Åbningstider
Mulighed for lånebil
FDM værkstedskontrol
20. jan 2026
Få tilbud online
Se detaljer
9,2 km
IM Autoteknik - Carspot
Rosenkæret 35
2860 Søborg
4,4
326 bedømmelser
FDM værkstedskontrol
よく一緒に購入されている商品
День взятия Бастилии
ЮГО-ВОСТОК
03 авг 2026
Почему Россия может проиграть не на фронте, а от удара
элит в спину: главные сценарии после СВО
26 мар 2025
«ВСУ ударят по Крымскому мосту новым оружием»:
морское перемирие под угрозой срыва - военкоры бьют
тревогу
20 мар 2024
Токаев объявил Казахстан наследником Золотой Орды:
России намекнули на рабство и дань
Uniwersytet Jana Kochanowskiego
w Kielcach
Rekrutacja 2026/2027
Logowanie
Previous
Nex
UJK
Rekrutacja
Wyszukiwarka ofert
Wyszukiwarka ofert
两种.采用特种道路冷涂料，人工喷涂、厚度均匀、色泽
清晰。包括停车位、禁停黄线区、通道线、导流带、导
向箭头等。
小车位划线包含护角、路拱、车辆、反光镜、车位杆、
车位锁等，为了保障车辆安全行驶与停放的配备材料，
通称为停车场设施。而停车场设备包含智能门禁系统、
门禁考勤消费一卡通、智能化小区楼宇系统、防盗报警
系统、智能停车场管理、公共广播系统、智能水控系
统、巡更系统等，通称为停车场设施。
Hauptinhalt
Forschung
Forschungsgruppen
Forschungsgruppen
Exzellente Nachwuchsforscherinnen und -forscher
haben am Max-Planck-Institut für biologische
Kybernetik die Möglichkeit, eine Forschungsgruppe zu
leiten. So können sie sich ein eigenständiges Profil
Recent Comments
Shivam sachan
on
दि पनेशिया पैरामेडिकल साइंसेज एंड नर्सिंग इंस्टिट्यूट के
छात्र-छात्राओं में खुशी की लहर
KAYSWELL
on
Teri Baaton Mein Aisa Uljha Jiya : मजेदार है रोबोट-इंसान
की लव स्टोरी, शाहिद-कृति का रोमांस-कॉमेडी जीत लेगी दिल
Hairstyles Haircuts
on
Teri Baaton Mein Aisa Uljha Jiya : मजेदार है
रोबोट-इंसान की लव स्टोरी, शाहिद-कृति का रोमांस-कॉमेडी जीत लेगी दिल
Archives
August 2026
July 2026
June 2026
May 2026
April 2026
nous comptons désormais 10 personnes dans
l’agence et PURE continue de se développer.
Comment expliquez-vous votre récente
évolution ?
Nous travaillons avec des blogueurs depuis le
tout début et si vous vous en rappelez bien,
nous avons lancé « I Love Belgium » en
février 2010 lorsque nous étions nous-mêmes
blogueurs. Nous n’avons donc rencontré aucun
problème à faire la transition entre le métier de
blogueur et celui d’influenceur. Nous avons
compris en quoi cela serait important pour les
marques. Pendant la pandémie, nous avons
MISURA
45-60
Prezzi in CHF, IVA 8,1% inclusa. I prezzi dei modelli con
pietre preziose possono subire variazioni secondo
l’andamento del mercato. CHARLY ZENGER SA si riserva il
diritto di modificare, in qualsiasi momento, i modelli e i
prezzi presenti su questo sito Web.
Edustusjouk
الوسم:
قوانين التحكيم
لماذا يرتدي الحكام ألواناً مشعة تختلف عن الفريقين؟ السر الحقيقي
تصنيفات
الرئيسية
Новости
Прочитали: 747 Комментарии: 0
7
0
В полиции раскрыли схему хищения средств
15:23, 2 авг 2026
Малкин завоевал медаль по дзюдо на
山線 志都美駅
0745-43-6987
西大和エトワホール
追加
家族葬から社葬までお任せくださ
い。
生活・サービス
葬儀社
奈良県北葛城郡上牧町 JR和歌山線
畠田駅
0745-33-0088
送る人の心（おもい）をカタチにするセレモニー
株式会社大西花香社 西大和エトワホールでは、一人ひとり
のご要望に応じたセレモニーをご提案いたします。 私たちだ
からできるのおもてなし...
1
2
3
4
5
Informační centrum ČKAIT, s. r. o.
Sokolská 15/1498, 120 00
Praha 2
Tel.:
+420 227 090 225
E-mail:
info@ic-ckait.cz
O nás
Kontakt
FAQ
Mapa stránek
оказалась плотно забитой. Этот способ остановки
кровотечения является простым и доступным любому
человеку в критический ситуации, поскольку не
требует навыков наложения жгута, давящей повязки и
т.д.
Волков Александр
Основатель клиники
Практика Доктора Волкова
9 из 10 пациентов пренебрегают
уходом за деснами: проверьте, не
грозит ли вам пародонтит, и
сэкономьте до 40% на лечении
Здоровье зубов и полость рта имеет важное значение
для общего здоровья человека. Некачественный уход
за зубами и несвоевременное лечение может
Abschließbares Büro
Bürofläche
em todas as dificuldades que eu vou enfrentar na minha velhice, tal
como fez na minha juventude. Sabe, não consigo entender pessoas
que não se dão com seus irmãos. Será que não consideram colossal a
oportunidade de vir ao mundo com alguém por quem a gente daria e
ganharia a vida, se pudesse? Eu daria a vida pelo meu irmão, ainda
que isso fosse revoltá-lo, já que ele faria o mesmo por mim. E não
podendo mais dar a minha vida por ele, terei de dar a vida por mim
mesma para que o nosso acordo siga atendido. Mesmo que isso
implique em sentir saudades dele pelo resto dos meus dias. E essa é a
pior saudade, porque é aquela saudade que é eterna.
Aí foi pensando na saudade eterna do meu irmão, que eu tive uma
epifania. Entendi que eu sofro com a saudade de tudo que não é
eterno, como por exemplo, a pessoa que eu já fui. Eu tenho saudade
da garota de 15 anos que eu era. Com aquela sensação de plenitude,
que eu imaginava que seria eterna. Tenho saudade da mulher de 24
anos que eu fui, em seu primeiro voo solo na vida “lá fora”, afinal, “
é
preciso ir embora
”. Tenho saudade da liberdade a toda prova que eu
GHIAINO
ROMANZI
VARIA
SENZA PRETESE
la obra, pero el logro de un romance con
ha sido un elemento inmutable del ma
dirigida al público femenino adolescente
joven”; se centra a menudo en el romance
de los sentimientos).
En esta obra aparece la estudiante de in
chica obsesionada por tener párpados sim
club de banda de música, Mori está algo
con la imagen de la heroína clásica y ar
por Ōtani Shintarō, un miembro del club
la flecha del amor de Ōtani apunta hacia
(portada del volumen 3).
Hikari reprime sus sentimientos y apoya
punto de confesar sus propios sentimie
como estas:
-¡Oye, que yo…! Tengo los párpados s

◇ ◇ ◇ ◇

Reproduce the text of every item above word for word, line by line, with no changes.

:: OUTPUT FOR THIS TASK ::
Åbningstider
Mulighed for lånebil
FDM værkstedskontrol
20. jan 2026
Få tilbud online
Se detaljer
9,2 km
IM Autoteknik - Carspot
Rosenkæret 35
2860 Søborg
4,4
326 bedømmelser
FDM værkstedskontrol
よく一緒に購入されている商品
День взятия Бастилии
ЮГО-ВОСТОК
03 авг 2026
Почему Россия может проиграть не на фронте, а от удара
элит в спину: главные сценарии после СВО
26 мар 2025
«ВСУ ударят по Крымскому мосту новым оружием»:
морское перемирие под угрозой срыва - военкоры бьют
тревогу
20 мар 2024
Токаев объявил Казахстан наследником Золотой Орды:
России намекнули на рабство и дань
Uniwersytet Jana Kochanowskiego
w Kielcach
Rekrutacja 2026/2027
Logowanie
Previous
Nex
UJK
Rekrutacja
Wyszukiwarka ofert
Wyszukiwarka ofert
两种.采用特种道路冷涂料，人工喷涂、厚度均匀、色泽
清晰。包括停车位、禁停黄线区、通道线、导流带、导
向箭头等。
小车位划线包含护角、路拱、车辆、反光镜、车位杆、
车位锁等，为了保障车辆安全行驶与停放的配备材料，
通称为停车场设施。而停车场设备包含智能门禁系统、
门禁考勤消费一卡通、智能化小区楼宇系统、防盗报警
系统、智能停车场管理、公共广播系统、智能水控系
统、巡更系统等，通称为停车场设施。
Hauptinhalt
Forschung
Forschungsgruppen
Forschungsgruppen
Exzellente Nachwuchsforscherinnen und -forscher
haben am Max-Planck-Institut für biologische
Kybernetik die Möglichkeit, eine Forschungsgruppe zu
leiten. So können sie sich ein eigenständiges Profil
Recent Comments
Shivam sachan
on
दि पनेशिया पैरामेडिकल साइंसेज एंड नर्सिंग इंस्टिट्यूट के
छात्र-छात्राओं में खुशी की लहर
KAYSWELL
on
Teri Baaton Mein Aisa Uljha Jiya : मजेदार है रोबोट-इंसान
की लव स्टोरी, शाहिद-कृति का रोमांस-कॉमेडी जीत लेगी दिल
Hairstyles Haircuts
on
Teri Baaton Mein Aisa Uljha Jiya : मजेदार है
रोबोट-इंसान की लव स्टोरी, शाहिद-कृति का रोमांस-कॉमेडी जीत लेगी दिल
Archives
August 2026
July 2026
June 2026
May 2026
April 2026
nous comptons désormais 10 personnes dans
l’agence et PURE continue de se développer.
Comment expliquez-vous votre récente
évolution ?
Nous travaillons avec des blogueurs depuis le
tout début et si vous vous en rappelez bien,
nous avons lancé « I Love Belgium » en
février 2010 lorsque nous étions nous-mêmes
blogueurs. Nous n’avons donc rencontré aucun
problème à faire la transition entre le métier de
blogueur et celui d’influenceur. Nous avons
compris en quoi cela serait important pour les
marques. Pendant la pandémie, nous avons
MISURA
45-60
Prezzi in CHF, IVA 8,1% inclusa. I prezzi dei modelli con
pietre preziose possono subire variazioni secondo
l’andamento del mercato. CHARLY ZENGER SA si riserva il
diritto di modificare, in qualsiasi momento, i modelli e i
prezzi presenti su questo sito Web.
Edustusjouk
الوسم:
قوانين التحكيم
لماذا يرتدي الحكام ألواناً مشعة تختلف عن الفريقين؟ السر الحقيقي
تصنيفات
الرئيسية
Новости
Прочитали: 747 Комментарии: 0
7
0
В полиции раскрыли схему хищения средств
15:23, 2 авг 2026
Малкин завоевал медаль по дзюдо на
山線 志都美駅
0745-43-6987
西大和エトワホール
追加
家族葬から社葬までお任せくださ
い。
生活・サービス
葬儀社
奈良県北葛城郡上牧町 JR和歌山線
畠田駅
0745-33-0088
送る人の心（おもい）をカタチにするセレモニー
株式会社大西花香社 西大和エトワホールでは、一人ひとり
のご要望に応じたセレモニーをご提案いたします。 私たちだ
からできるのおもてなし...
1
2
3
4
5
Informační centrum ČKAIT, s. r. o.
Sokolská 15/1498, 120 00
Praha 2
Tel.:
+420 227 090 225
E-mail:
info@ic-ckait.cz
O nás
Kontakt
FAQ
Mapa stránek
оказалась плотно забитой. Этот способ остановки
кровотечения является простым и доступным любому
человеку в критический ситуации, поскольку не
требует навыков наложения жгута, давящей повязки и
т.д.
Волков Александр
Основатель клиники
Практика Доктора Волкова
9 из 10 пациентов пренебрегают
уходом за деснами: проверьте, не
грозит ли вам пародонтит, и
сэкономьте до 40% на лечении
Здоровье зубов и полость рта имеет важное значение
для общего здоровья человека. Некачественный уход
за зубами и несвоевременное лечение может
Abschließbares Büro
Bürofläche
em todas as dificuldades que eu vou enfrentar na minha velhice, tal
como fez na minha juventude. Sabe, não consigo entender pessoas
que não se dão com seus irmãos. Será que não consideram colossal a
oportunidade de vir ao mundo com alguém por quem a gente daria e
ganharia a vida, se pudesse? Eu daria a vida pelo meu irmão, ainda
que isso fosse revoltá-lo, já que ele faria o mesmo por mim. E não
podendo mais dar a minha vida por ele, terei de dar a vida por mim
mesma para que o nosso acordo siga atendido. Mesmo que isso
implique em sentir saudades dele pelo resto dos meus dias. E essa é a
pior saudade, porque é aquela saudade que é eterna.
Aí foi pensando na saudade eterna do meu irmão, que eu tive uma
epifania. Entendi que eu sofro com a saudade de tudo que não é
eterno, como por exemplo, a pessoa que eu já fui. Eu tenho saudade
da garota de 15 anos que eu era. Com aquela sensação de plenitude,
que eu imaginava que seria eterna. Tenho saudade da mulher de 24
anos que eu fui, em seu primeiro voo solo na vida “lá fora”, afinal, “
é
preciso ir embora
”. Tenho saudade da liberdade a toda prova que eu
GHIAINO
ROMANZI
VARIA
SENZA PRETESE
la obra, pero el logro de un romance con
ha sido un elemento inmutable del ma
dirigida al público femenino adolescente
joven”; se centra a menudo en el romance
de los sentimientos).
En esta obra aparece la estudiante de in
chica obsesionada por tener párpados sim
club de banda de música, Mori está algo
con la imagen de la heroína clásica y ar
por Ōtani Shintarō, un miembro del club
la flecha del amor de Ōtani apunta hacia
(portada del volumen 3).
Hikari reprime sus sentimientos y apoya
punto de confesar sus propios sentimie
como estas:
-¡Oye, que yo…! Tengo los párpados s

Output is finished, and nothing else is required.